Efficiency of calcium in soya products

How does the quality of soya calcium compares with dairy calcium? Is it as easily absorbed?

Bruno R - 06/05/2014

Efficiency of calcium in soya products

The fractional absorption rate of calcium from a cup of milk is 32%, compared to 31% for tofu, and 31-42% for whole soybeans.
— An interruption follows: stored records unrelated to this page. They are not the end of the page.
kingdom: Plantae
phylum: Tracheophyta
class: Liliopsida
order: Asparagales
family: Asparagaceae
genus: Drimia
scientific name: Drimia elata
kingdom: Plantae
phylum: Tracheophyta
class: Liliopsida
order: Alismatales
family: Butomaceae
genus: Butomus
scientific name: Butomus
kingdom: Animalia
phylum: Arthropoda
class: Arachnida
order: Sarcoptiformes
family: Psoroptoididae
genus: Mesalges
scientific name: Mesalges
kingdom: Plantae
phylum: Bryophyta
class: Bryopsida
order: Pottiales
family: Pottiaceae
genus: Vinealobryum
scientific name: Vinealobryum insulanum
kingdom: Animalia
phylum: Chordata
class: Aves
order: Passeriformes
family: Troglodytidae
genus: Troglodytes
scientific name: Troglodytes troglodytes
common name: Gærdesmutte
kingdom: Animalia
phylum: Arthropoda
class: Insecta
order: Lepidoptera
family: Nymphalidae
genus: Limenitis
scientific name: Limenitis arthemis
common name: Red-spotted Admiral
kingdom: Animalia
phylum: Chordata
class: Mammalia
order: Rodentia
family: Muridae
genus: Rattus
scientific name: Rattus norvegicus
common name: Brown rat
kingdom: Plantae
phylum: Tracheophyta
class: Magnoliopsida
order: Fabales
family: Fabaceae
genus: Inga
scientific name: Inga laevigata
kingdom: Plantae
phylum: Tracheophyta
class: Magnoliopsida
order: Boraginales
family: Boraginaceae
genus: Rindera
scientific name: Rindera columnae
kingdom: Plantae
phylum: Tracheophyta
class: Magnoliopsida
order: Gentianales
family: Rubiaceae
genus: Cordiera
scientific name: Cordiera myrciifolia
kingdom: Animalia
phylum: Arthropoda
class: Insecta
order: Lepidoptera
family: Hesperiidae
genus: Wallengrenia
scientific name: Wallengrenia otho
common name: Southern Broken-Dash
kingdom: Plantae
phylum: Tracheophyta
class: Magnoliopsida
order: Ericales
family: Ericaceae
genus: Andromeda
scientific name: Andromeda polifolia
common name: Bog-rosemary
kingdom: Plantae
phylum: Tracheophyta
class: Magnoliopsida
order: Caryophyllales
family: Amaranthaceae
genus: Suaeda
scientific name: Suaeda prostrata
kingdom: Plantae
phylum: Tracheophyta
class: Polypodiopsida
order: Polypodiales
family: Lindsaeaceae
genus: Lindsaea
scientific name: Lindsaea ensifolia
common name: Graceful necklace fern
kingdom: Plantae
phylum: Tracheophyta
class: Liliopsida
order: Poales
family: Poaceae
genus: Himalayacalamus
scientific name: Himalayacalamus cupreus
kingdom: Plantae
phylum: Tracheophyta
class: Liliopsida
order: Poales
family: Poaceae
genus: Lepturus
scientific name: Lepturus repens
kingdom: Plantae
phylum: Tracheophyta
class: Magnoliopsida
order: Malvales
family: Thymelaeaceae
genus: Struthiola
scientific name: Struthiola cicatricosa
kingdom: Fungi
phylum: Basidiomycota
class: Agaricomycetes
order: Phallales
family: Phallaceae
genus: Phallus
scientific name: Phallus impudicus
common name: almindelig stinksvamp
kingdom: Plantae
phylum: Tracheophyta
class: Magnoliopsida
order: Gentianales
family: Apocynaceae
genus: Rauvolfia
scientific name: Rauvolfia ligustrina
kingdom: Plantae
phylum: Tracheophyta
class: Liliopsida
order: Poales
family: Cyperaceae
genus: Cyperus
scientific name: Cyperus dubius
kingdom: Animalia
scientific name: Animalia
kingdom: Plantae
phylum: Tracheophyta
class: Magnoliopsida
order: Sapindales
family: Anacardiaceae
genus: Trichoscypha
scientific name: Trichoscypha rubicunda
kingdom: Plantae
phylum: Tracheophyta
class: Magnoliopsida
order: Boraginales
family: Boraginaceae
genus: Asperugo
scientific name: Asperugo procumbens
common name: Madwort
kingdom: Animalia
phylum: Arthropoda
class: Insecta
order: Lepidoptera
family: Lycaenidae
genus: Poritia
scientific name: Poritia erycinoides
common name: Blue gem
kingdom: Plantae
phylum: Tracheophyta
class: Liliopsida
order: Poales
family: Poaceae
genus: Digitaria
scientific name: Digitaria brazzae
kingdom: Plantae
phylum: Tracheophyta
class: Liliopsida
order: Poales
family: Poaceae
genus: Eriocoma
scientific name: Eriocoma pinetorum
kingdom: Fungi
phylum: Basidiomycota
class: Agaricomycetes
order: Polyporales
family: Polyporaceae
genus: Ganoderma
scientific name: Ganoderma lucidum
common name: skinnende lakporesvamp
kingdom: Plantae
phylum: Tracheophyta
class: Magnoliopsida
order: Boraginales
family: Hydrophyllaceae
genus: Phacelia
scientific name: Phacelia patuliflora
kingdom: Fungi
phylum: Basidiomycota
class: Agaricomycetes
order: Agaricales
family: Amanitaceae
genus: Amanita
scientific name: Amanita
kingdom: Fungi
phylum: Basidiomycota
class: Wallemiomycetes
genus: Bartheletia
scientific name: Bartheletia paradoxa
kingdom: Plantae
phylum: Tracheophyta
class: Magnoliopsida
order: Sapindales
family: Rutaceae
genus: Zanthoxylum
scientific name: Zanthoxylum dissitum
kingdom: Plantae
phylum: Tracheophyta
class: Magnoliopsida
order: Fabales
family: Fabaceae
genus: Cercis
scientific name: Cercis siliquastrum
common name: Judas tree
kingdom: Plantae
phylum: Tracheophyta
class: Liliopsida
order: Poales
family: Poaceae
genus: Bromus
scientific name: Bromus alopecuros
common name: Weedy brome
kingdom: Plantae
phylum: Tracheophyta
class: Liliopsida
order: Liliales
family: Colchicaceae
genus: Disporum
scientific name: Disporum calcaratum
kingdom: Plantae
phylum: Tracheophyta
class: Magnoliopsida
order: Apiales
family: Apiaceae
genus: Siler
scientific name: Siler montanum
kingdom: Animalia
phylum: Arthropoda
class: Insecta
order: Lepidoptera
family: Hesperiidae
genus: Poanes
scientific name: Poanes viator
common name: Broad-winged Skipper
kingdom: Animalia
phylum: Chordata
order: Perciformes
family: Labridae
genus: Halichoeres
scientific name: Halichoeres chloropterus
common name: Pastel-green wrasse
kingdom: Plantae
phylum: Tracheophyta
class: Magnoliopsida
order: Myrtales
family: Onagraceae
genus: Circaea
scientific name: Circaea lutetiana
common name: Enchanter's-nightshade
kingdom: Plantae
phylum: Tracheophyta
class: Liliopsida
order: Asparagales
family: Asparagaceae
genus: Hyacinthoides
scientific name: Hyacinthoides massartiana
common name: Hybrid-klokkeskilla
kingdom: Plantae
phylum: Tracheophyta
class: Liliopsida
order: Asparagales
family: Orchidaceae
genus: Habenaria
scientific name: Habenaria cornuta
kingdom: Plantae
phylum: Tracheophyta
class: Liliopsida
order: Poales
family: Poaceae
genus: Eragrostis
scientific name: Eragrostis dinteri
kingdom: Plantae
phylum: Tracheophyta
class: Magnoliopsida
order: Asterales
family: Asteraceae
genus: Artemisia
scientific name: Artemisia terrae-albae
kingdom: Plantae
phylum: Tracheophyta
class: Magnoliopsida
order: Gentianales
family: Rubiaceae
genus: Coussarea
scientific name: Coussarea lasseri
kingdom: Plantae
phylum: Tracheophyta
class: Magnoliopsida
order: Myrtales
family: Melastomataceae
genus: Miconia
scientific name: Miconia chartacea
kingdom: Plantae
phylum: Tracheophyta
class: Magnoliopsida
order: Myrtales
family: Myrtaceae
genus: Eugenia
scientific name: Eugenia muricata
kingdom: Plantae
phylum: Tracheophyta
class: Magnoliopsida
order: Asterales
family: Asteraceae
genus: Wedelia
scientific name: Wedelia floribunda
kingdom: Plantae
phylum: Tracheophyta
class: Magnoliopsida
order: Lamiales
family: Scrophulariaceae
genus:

Moreover, rat studies have shown that there is no difference in the absorption of calcium among tofu, cheese, calcium carbonate, and nonfat dry milk. Despite the presence of phytate and oxylate, the calcium present is available and readily digested.
Rob - 06/05/2014

Soy milk - calcium

How does soy milk get its natural calcium? Does calcium get lost in the process of making the soy milk?
Jissa - 29/07/2015

Cola is bad for your bones

Cola consumptions seems to be more dangerous for women than men. The study Colas, but not other carbonated beverages, are associated with low bone mineral density in older women: The Framingham Osteoporosis Study (American Journal of Clinical Nutrition, Vol. 84, No. 4, 936-942, October 2006) concluded that the intake of cola, but not of other carbonated soft drinks, is associated with low bone mineral density in women. The study involved 1413 women and 1125 men. Dietary intake was assessed by food-frequency questionnaire. Total phosphorus intake was not significantly higher in daily cola consumers than in non-consumers; however, the calcium-to-phosphorus ratios were lower.
John - 17/09/2017

Adding calcium to soya milk

Thank you for your advice about adding calcium to home made soya milk. I can not get hold of the powdered form in UK for home use (Except for small supplement tablets). Does anyone know where I can order it from even if it means importing. Many thanks for you help in advance.